* _Problem description_:
The lines from the top of the listing through the one containing "causer at all." are to be retyped exactly, with no other lines.

· · · · ·

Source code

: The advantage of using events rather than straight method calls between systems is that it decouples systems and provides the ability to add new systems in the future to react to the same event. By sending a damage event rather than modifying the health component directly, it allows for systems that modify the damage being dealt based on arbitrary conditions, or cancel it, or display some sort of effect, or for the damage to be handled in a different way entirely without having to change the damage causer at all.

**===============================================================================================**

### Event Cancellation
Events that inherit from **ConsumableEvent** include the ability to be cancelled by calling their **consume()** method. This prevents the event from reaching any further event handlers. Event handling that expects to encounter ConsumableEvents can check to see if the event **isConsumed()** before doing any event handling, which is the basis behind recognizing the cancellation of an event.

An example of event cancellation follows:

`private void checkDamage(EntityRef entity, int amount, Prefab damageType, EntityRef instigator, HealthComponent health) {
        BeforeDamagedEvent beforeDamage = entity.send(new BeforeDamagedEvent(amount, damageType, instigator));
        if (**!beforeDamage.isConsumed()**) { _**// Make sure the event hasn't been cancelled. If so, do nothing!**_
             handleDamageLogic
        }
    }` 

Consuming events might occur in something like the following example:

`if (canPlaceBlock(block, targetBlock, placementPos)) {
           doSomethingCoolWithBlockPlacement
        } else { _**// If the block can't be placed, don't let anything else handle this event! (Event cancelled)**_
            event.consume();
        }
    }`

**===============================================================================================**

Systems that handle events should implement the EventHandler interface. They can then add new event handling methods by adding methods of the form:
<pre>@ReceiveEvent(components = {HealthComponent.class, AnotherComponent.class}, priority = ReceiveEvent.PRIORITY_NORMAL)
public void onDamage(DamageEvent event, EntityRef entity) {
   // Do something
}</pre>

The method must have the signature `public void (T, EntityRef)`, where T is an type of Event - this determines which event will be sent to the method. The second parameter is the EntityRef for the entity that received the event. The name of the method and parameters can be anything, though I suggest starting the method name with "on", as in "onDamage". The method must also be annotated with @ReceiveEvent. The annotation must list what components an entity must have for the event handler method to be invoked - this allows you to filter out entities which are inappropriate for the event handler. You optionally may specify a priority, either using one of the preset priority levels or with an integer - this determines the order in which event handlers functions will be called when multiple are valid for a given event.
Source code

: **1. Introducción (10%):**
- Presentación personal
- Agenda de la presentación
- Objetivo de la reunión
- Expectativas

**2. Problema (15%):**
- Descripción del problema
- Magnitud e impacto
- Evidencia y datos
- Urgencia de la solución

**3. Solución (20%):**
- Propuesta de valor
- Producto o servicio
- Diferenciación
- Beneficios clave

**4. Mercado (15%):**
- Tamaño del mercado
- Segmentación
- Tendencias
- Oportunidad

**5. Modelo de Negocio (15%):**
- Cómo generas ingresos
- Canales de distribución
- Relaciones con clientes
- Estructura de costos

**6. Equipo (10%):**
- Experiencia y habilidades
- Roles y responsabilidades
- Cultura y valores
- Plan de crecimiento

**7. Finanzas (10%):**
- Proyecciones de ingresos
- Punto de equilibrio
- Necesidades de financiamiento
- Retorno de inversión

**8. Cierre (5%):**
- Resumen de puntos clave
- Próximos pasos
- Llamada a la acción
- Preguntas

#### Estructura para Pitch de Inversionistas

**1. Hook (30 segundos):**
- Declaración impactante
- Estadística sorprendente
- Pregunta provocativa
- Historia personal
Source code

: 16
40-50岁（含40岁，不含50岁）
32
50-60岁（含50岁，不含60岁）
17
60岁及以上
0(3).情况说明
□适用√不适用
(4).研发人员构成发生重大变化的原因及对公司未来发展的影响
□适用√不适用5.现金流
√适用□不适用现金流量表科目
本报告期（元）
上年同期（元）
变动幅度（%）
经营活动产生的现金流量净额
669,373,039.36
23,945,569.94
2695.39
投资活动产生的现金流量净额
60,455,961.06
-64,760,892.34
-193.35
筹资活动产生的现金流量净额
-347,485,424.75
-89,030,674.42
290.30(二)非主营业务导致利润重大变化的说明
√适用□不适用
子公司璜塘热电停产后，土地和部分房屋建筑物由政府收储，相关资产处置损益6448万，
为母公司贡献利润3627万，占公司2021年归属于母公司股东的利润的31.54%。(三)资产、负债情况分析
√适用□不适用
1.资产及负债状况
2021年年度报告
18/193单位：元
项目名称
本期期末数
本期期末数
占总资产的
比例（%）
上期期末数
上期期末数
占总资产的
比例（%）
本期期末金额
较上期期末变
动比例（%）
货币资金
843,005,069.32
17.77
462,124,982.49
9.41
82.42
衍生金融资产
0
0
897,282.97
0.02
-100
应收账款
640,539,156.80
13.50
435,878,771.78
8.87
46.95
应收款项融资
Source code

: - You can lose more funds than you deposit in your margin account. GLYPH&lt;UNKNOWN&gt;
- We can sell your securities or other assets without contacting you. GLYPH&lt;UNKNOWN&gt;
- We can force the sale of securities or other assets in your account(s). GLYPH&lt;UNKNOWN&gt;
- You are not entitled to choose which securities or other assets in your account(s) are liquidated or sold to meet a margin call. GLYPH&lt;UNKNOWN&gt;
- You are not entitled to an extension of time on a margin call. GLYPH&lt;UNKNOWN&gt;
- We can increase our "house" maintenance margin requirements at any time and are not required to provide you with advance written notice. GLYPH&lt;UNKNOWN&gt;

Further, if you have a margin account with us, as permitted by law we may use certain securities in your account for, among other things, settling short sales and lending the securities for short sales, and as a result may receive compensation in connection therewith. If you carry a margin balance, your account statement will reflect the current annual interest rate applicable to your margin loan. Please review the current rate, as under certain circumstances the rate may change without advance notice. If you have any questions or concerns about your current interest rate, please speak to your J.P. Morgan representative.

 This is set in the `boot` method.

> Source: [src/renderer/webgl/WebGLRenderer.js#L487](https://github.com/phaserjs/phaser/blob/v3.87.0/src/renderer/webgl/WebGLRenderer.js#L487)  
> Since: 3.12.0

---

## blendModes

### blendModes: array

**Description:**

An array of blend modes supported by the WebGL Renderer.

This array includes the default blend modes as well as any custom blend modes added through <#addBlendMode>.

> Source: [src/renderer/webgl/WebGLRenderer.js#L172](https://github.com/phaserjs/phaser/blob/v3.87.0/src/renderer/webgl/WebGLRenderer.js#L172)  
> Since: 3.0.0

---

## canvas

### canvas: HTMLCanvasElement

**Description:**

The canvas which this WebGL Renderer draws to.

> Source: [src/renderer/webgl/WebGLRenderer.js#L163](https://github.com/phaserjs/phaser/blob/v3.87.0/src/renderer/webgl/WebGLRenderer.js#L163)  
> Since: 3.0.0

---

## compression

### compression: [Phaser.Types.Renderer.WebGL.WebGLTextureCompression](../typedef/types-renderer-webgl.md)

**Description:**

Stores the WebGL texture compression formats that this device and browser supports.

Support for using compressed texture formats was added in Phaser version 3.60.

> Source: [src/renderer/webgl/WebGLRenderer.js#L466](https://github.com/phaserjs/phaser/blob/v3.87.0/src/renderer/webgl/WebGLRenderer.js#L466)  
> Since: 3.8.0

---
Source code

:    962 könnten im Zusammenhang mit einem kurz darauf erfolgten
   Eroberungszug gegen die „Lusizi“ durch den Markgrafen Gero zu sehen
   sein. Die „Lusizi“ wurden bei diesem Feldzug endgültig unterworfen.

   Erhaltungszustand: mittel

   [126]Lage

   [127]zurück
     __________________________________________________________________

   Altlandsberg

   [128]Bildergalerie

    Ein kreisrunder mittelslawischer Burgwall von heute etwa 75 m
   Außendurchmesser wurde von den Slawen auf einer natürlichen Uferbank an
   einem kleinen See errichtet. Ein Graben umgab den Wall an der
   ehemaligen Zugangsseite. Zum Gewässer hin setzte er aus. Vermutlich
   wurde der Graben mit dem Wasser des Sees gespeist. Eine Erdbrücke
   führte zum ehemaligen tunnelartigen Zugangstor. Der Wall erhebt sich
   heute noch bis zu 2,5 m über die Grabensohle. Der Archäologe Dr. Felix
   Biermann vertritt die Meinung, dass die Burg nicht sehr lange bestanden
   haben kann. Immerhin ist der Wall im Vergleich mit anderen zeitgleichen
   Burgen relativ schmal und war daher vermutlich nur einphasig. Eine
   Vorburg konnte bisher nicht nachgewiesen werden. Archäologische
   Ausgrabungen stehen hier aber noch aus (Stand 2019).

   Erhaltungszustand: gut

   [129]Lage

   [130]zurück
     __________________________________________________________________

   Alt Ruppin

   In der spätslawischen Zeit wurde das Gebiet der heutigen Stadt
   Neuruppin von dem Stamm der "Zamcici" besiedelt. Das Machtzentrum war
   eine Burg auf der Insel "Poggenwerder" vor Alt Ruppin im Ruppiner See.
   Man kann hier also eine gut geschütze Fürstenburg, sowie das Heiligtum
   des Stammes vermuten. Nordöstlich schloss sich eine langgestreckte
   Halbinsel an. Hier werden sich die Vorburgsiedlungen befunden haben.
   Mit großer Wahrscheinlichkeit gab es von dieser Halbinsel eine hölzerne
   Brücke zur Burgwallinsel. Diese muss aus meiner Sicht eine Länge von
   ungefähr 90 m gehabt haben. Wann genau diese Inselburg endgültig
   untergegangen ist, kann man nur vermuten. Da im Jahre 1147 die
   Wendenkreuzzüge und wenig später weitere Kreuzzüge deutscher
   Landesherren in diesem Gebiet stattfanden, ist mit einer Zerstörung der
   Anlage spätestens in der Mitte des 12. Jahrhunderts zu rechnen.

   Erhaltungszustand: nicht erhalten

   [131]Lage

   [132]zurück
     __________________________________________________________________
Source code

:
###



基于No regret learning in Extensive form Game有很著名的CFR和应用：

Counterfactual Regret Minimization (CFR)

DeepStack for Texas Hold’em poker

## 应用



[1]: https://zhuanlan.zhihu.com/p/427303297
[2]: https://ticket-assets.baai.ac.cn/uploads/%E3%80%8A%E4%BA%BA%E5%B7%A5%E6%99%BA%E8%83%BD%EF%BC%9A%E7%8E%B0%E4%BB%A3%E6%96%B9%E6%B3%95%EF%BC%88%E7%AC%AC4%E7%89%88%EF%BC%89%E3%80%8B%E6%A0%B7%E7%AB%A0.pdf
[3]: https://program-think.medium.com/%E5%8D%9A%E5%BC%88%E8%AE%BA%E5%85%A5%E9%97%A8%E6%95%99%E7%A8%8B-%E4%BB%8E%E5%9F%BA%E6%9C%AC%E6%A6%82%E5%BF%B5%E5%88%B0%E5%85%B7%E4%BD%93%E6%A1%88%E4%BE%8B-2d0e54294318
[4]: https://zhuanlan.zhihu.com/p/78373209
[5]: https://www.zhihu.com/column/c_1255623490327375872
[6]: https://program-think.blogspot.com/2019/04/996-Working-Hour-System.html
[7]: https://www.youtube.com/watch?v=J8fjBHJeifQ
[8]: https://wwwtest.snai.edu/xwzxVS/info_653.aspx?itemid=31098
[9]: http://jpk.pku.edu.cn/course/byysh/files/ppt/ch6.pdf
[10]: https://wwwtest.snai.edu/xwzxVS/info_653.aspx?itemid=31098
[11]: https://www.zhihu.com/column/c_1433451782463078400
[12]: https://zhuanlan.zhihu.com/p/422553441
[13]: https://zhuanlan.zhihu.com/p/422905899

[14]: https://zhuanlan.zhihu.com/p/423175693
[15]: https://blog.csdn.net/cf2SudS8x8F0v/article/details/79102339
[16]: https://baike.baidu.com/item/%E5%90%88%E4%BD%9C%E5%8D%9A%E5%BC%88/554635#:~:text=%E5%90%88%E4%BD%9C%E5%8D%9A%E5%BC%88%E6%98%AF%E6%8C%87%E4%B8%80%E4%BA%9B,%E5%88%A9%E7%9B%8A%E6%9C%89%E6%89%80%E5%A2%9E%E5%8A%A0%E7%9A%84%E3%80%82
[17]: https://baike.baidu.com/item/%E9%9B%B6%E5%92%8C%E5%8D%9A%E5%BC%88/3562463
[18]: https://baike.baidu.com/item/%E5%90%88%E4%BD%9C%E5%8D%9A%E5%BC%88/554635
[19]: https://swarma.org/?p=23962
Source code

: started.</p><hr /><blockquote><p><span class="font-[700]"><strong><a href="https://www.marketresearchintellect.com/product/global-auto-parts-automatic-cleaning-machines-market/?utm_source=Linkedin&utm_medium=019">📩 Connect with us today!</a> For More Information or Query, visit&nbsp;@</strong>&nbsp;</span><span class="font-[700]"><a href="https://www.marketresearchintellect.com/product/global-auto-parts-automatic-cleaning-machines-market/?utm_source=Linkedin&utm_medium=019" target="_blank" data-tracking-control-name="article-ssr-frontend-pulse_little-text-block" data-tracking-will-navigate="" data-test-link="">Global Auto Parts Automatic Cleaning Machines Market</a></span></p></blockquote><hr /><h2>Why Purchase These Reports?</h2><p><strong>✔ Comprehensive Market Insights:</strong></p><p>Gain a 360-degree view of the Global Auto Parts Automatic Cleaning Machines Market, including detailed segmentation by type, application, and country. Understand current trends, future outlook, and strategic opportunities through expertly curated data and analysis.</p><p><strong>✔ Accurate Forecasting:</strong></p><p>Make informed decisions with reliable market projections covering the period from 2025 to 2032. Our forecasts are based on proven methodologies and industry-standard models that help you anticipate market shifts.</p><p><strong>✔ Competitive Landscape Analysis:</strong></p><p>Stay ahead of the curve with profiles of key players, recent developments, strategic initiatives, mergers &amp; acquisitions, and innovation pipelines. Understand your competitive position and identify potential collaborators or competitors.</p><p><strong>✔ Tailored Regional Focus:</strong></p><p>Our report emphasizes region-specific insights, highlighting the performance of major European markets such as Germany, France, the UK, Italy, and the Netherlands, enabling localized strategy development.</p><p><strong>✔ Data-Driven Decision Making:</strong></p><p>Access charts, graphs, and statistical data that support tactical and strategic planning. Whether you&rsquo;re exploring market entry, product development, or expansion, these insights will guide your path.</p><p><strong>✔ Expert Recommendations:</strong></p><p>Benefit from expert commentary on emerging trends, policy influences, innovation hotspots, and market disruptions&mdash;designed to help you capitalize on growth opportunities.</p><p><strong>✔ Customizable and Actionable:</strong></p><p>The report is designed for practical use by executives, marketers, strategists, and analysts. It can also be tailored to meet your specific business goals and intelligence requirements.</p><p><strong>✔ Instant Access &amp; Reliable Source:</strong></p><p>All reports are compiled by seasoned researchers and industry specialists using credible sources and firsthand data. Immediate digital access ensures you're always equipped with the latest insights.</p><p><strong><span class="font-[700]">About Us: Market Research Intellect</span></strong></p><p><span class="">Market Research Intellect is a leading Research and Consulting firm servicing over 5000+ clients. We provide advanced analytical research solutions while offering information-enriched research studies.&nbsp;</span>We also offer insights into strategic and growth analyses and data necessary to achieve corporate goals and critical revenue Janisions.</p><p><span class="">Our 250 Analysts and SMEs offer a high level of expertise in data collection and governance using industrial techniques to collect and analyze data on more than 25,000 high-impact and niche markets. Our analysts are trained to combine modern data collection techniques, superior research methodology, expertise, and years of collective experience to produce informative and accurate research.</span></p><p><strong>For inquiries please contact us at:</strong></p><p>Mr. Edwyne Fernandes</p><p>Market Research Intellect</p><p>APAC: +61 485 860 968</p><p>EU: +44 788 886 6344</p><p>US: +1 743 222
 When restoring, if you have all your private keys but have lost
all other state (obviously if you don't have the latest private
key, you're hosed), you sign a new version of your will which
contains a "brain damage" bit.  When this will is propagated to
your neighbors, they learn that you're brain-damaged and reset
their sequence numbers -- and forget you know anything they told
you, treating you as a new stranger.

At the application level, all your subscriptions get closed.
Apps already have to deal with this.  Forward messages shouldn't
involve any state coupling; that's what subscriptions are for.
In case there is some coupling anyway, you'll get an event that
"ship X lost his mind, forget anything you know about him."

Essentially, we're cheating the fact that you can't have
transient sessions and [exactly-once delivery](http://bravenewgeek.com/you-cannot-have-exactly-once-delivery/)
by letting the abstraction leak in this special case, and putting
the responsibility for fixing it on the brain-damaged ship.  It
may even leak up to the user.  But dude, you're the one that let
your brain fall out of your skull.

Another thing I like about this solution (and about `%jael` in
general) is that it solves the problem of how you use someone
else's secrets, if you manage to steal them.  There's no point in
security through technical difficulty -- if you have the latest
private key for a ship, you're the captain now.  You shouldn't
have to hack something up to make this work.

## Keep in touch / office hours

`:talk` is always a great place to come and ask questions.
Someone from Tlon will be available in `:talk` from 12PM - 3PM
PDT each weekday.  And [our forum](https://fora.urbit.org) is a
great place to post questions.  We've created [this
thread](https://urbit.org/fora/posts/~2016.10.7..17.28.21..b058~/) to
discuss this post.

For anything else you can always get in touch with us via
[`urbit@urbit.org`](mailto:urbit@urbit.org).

· · · · ·

* _Response for this exercise_:
Source code

: The advantage of using events rather than straight method calls between systems is that it decouples systems and provides the ability to add new systems in the future to react to the same event. By sending a damage event rather than modifying the health component directly, it allows for systems that modify the damage being dealt based on arbitrary conditions, or cancel it, or display some sort of effect, or for the damage to be handled in a different way entirely without having to change the damage causer at all.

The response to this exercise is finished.